4.1 Creating the User Entity
import javax.persistence.Entity;
import javax.persistence.GeneratedValue;
import javax.persistence.GenerationType;
import javax.persistence.Id;
@Entity
public class User {
@Id
@GeneratedValue(strategy = GenerationType.IDENTITY)
private Long id;
private String username;
private String password;
// getters and setters
}
4.2 Creating the UserRepository Interface
import org.springframework.data.jpa.repository.JpaRepository;
import java.util.Optional;
public interface UserRepository extends JpaRepository<User, Long> {
Optional<User> findByUsername(String username);
}
4.3 Implementing the Registration Service
We will create a UserService class to handle user information for registration:
import org.springframework.beans.factory.annotation.Autowired;
import org.springframework.security.crypto.bcrypt.BCryptPasswordEncoder;
import org.springframework.stereotype.Service;
@Service
public class UserService {
@Autowired
private UserRepository userRepository;
private BCryptPasswordEncoder passwordEncoder = new BCryptPasswordEncoder();
public void registerUser(User user) {
String encodedPassword = passwordEncoder.encode(user.getPassword());
user.setPassword(encodedPassword); // Encrypt password
userRepository.save(user); // Save user information
}
}
4.4 Implementing the Registration Controller
We will create a controller to handle registration requests:
import org.springframework.beans.factory.annotation.Autowired;
import org.springframework.stereotype.Controller;
import org.springframework.ui.Model;
import org.springframework.web.bind.annotation.GetMapping;
import org.springframework.web.bind.annotation.PostMapping;
import org.springframework.web.bind.annotation.ModelAttribute;
@Controller
public class UserController {
@Autowired
private UserService userService;
@GetMapping("/register")
public String showRegistrationForm(Model model) {
model.addAttribute("user", new User());
return "register"; // Redirect to registration page
}
@PostMapping("/register")
public String registerUser(@ModelAttribute User user) {
userService.registerUser(user); // Process user registration
return "redirect:/login"; // Redirect to login page
}
}
5. Implementing View Templates
In Spring Boot, we mainly use Thymeleaf to create HTML templates.

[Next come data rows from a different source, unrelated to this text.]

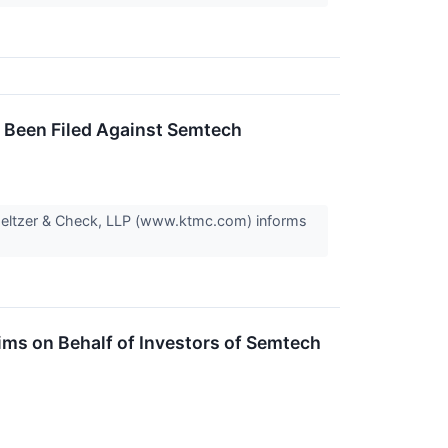
s Been Filed Against Semtech
Meltzer & Check, LLP (www.ktmc.com) informs
ms on Behalf of Investors of Semtech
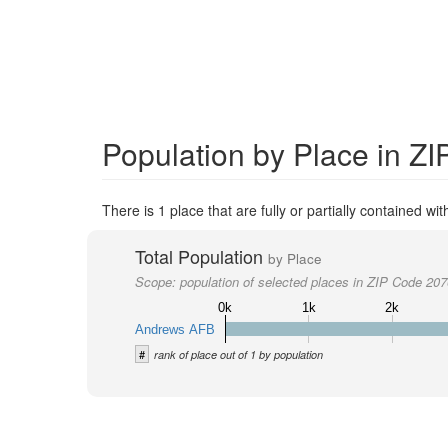
Population by Place in Z
There is 1 place that are fully or partially contained wi
Total Population
by Place
Scope:
population of selected places in ZIP Code 20
0k
1k
2k
Andrews AFB
#
rank of place out of 1 by population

Let’s create view templates for the login and registration pages.
5.1 Login Page
<!DOCTYPE html>
<html xmlns:th="http://www.thymeleaf.org">
<head>
<title>Login Page</title>
</head>
<body>
<h1>Login</h1>
<form th:action="@{/login}" method="post">
<div>
<label>Username:</label>
<input type="text" name="username" required />
</div>
<div>
<label>Password:</label>
<input type="password" name="password" required />
</div>
<button type="submit">Login</button>
</form>
<a th:href="@{/register}">Go to registration</a>
</body>
</html>
5.2 Registration Page
<!DOCTYPE html>
<html xmlns:th="http://www.thymeleaf.org">
<head>
<title>Registration Page</title>
</head>
<body>
<h1>Register</h1>
<form th:action="@{/register}" method="post">
<div>
<label>Username:</label>
<input type="text" name="username" required />
</div>
<div>
<label>Password:</label>
<input type="password" name="password" required />
</div>
<button type="submit">Register</button>
</form>
<a th:href="@{/login}">Go to login</a>
</body>
</html>
6. Conclusion
In this post, we learned how to develop a backend application using Spring Boot and how to implement login and registration features through Spring Security. We gained an understanding of the basic usage of Spring Boot and its security features through a simple example. I hope this practical exercise leads to effective learning.
As you proceed with future projects, try implementing more complex features and learning advanced technologies. I wish you to become a developer who continuously learns and grows. Thank you!